Let’s see what the next week brings.
ANNOTATIONS
(1) Pubs remained open during the war because lifting a pint is a great morale booster. By the way, given a choice, I’d rather lift a pint in the UK than in the US because a pint in England is 20 ounces, where a pint in the US is only 16 ounces.
(2) Low levels of Calcium and Vitamin D meant children could quickly develop Rickets. To help with Vitamin C consumption, children were encouraged to spend loads of time in the sun. Clever families sent their children out to pick rose hips. When they returned, the treasured jewels were turned into rose hip syrup. A spoonful supplied approximately 64 mg of Vitamin C a day—children’s recommended dosage is between 15 -75mg/day, depending on age.
(3) Studies conducted in 1942 and 1944 by the Oxford Nutrition Study on child-bearing-aged women showed them deficient in Fe (iron), protein, Vitamin C, and Vitamin A. The Government supplied additional supplements to help improve this group of women’s diets.
(4) The UK Wartime Rationing Diet used a lot of margarine. I simply refused to go down that road. Instead, my oil choices were olive and avocado oil.
(5) After the war ended, food restrictions increased to include bread and potatoes. The UK economy was practically devastated by WW2, and it took time to rebuild. Some of my friends mentioned not eating a piece of chocolate until 1954.
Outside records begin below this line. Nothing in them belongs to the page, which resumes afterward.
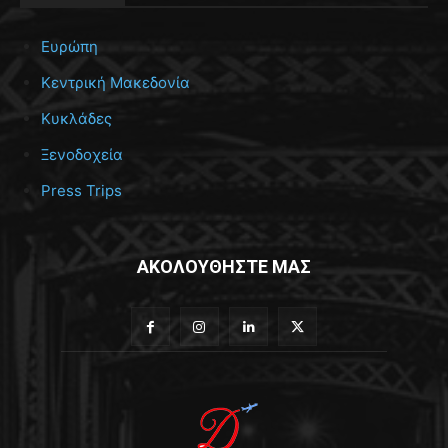
Ευρώπη
Κεντρική Μακεδονία
Κυκλάδες
Ξενοδοχεία
Press Trips
ΑΚΟΛΟΥΘΗΣΤΕ ΜΑΣ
(6) Some people gave up their egg ration for additional chicken feed. Makes sense. No need to give me an egg when I have producers that give me EGGS!
RESOURCES
There are lots of resources concerning the UK Wartime Ration Diet and supplemental food programs. A simple search will bring up reams of information. Here are a few to start you on your way.
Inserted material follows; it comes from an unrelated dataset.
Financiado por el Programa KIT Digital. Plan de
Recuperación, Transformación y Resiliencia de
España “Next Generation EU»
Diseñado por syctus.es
VIDEO: I Followed a World War 2 Ration Diet for 8 Days
The Wartime Kitchen’s National Loaf Recipe
British Geriatric Society: Wartime Rationing
Oxford Nutrition Survey on Pregnant Women During Rationing
Scientific American’s article: WII Sugar Rationing Gave Kids a Lifelong Health Boost
(7) The Irish were neutral in WW2. They called it “The Emergency.” The UK government wasn’t interested in them being neutral and restricted their access to food to get them to be more willing to help the Allies rather than be a tool of The Axis Powers. The Irish suffered terribly from starvation and economic devastation during the war. Listen to RTÉ’s Brainstorm Radio Podcast for a better idea about the Irish World War 2 experience: What Ireland Ate and Drank During WW2
GRATITUDE
A big thanks to David, Jill, Jane, Richard, Suzanne, and Mary Carolyn, who shared their knowledge, memories, and guidance. You helped me enormously. Thank you very much!









Sorry I am so late to the party!
How does one increase the vegetables with this diet - do we assume people had gardens or was there lots of produce available?
Didja lose any weight doing this for a week? ;-)
I need to ration myself. If only to empty my supply of beans and stuff in the freezer!
What an interesting read! And I am so impressed that you followed this ration diet - and enjoyed it. I think that points to how it was well thought out!